サイオステクノロジーは2月24日、同社の足下の事業環境と経営戦略について記者会見を開催した。同社はGoole Appsを柱としたクラウド事業に注力しており、導入支援サービスにおいては昨年12月末現在で70万アカウント以上の実績を持つ。説明会では、パブリッククラウドサービスの拡大見通しとシステム投資に対する企業の姿勢の変化、その中での差別化戦略をサイオステクノロジーがどのように描くかが語られた。
サービスを買う市場が成長--「SI市場は終えんへ」
サイオステクノロジー
喜多伸夫社長
サイオステクノロジー代表取締役社長の喜多伸夫氏は、企業ITにおいてパブリッククラウドの活用が進む領域として、Google Appsに代表されるグループウェアやSalesforce.comなどの営業支援システムを挙げ、ノンコア領域における企業のIT投資姿勢が初期費用を極力抑えたランタイムライセンスに傾いてきていると説明。サービスを買う市場が成長しており、従来のようなフルスクラッチのSIは選別されにくくなっており、「SI企業及びIT技術者が淘汰される時代」が始まっていると強調した。

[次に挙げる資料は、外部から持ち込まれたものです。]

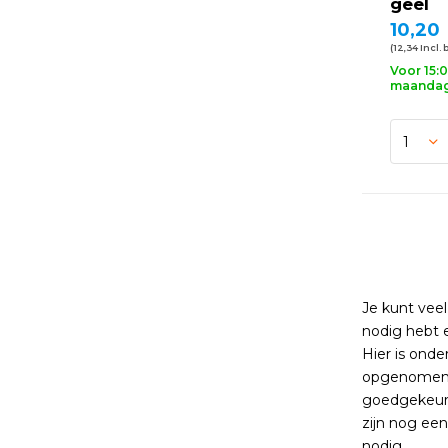
geel
10,20
(12,34 Incl. 
Voor 15:
maandag 
Je kunt veel
nodig hebt e
Hier is onde
opgenomen i
goedgekeurd
zijn nog een
nodig.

こうした事業環境において、パブリッククラウド導入支援を事業の中核に据える同社は、どのように収益性を確保していくのか。
喜多氏は「まだまだ利用者のニーズとして、既存のGoogleAppsでも解決できないような問題は多岐にわたる。ユーザーが実際に使う際に出てくる要求に的確に答えられるソリューションを揃え、ユーザーが快適な環境を享受できるようにすることが重要。市場でそこまでできている同業企業はまだ少数」とみる。この部分にパブリッククラウド導入サービスの差別化の鍵があり、国内でいち早く参入した同社の強味になると話す。
こうして従来型のSIとは異なる事業モデルを明確に打ち出す同社だが、SaaSビジネスの収益性については「儲かるのかどうかという部分で市場の関心が高いようだが、我々の柱であるオープンソース事業がそもそも無料のソフトウェアをベースにした事業。その意味でも他社と比較して収益面での能力は高いし、今のところかなり市場をリードしてやれている」という。
グローバル展開における中国リスク
会見では、同社の海外展開についての考え方にも質問が及んだ。特に現状、中国では使用が難しいGoogleのサービスに軸足を移すことについてどのように考えているのだろうか。
喜多氏は「確かに中国の問題は非情に頭が痛い。現地でVPNを通して、というのも技術的には可能かもしれない。しかしイリーガルとまではいかないまでも、そのような形をエンドユーザーが受け入れ、ITインフラを整えるかといえば二の足を踏むと思う」との認識を示した。だが中国以外の海外については「Googleに関しても他の事業継続関連についても、グローバルに展開しようということを考えている。これについては追って発表したい。Gluegent Apps等のサービスは海外展開準備を粛々と進めている」と展望を語った。